**YOUR INSTRUCTIONS**
Show each line in the records below that contains the word "part".

**RECORDS TO USE**
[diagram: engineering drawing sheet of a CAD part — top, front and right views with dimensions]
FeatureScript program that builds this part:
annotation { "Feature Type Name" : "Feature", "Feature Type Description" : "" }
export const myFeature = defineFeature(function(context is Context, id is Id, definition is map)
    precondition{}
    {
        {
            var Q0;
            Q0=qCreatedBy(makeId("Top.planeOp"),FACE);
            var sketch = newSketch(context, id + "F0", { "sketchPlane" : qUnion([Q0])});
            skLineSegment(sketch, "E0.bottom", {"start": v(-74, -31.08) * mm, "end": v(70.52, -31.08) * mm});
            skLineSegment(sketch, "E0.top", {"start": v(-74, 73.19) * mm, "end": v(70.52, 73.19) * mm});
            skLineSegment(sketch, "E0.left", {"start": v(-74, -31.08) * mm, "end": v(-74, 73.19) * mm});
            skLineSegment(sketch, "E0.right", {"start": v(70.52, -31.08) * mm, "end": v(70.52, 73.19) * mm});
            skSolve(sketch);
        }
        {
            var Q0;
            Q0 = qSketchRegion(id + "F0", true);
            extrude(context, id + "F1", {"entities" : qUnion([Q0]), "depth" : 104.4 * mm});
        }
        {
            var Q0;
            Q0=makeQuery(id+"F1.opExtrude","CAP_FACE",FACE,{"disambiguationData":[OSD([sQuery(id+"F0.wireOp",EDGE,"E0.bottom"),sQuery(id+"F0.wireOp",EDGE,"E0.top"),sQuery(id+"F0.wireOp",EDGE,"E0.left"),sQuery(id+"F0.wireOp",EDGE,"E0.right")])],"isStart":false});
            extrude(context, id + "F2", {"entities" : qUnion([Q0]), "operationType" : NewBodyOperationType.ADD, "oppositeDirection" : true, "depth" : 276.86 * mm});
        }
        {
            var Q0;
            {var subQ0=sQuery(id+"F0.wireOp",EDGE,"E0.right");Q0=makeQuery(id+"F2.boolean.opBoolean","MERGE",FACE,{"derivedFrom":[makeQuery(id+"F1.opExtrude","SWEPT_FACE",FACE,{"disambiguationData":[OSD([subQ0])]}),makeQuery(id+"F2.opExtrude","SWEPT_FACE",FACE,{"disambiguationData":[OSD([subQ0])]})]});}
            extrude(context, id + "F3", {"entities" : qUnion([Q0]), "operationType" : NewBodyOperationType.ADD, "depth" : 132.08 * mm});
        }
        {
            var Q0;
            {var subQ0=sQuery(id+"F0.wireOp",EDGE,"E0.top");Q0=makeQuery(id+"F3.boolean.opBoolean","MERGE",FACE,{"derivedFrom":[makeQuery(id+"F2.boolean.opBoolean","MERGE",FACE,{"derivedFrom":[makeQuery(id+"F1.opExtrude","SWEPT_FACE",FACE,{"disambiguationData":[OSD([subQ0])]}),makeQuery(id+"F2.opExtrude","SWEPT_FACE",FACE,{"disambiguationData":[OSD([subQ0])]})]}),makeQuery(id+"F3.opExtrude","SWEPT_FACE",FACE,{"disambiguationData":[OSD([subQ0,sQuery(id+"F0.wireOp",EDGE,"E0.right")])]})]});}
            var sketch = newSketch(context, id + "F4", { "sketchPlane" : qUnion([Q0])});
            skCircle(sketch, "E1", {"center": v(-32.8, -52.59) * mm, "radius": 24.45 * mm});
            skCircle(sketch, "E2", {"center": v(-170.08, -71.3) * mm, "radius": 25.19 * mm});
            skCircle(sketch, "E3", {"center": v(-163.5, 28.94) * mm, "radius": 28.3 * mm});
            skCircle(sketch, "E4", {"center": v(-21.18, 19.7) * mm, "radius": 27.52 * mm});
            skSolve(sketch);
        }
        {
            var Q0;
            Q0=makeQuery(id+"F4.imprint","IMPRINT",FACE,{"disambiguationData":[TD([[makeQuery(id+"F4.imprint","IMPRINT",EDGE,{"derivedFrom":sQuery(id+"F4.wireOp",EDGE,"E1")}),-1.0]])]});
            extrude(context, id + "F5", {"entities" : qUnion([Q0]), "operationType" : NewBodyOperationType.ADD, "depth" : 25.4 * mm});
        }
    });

**RIGHT ANSWER**
[diagram: engineering drawing sheet of a CAD part — top, front and right views with dimensions]
FeatureScript program that builds this part:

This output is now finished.